ES2の利用により、クラウドベースの従量課金制でストレージを利用でき、企業はシステムを停止せず、数日で運用開始を可能とし、Tier1向けのエンタープライズグレードの機能を備えており、スケーラブルなオンプレミス型のソリューションとして提供。契約条件は、最短12カ月から利用可能であり、基本契約の有効ストレージは最低100TB(GBごとの使用)となる。

  • 「Evergreen Storage Service(ES2)」の概要

    「Evergreen Storage Service(ES2)」の概要

また、同氏は「クラウドの1つの要件として、すべてのものを自動化するということがあり、われわれでもストレージに自動化を取り入れている。VMwareやRedhatなどのコンテナを自動化しているほか、Python、ServiceNow、PuppetをはじめRestAPIにも適用している。そして、近年ではコンテナの普及が目覚しく、状態が常に変化するためストレージ分野にも影響を与えている。ストレージ管理者は1日あたり5~10回ほど調整を行うが、コンテナの場合では同数百~数千のコンテナが出入りする」と、説く。

そこで同社では「Pure Servive Orchestrator」を提供する。これは、コンテナをストレージオンデマンドで提供するものとなり、ダウンタイムなく、すべてのものをコンテナとして自動化できるという。

  • 「Pure Servive Orchestrator」の概要

    「Pure Servive Orchestrator」の概要

AIに対応する「AIRI Mini」

AIについて、キックスモーラー氏は「データの価値を大きく変えており、価値のないデータを捨てるのではなく、データを保存すればするほど価値が出る。AIを普及していく上で2つのボトルネックがあり、1つ目はデータサイエンティストの不足、2つ目はAIのインフラを設定するのが複雑でコストがかかるということだ」との認識を示す。

これらのボトルネックを解決するために今年4月にAIRIを発表したが、フットプリントを小さくしたいという要望を受け、今回AIRI Miniの提供を開始する。

AIRI Miniには、最新の分析およびAI用に設計されたFlashBladeが採用されており、7x17TBのブレードと2台のNVIDIA DGX-1サーバで構成され、2ぺタFLOPSを実現。これらのシステムは100GbEのスイッチで相互接続され、GPUDirect RDMAに対応している。

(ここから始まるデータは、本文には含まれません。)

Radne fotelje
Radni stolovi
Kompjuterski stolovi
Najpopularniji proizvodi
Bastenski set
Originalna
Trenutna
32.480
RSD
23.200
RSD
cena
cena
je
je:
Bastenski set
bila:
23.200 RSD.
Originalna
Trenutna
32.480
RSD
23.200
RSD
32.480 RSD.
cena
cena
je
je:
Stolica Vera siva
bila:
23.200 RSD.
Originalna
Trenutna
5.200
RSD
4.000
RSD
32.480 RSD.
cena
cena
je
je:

さらに、GPU性能を最大化するNVIDIA GPU Cloudの深層学習ソフトウェアスタック、およびDGX-1とFlashBladeによるマルチノードのトレーニングを最適化するピュア・ストレージAIRI Scaling Toolkitを利用。これにより、データサイエンティストは数週間や数カ月単位ではなく、数時間でAIへの取り組みを開始できるという。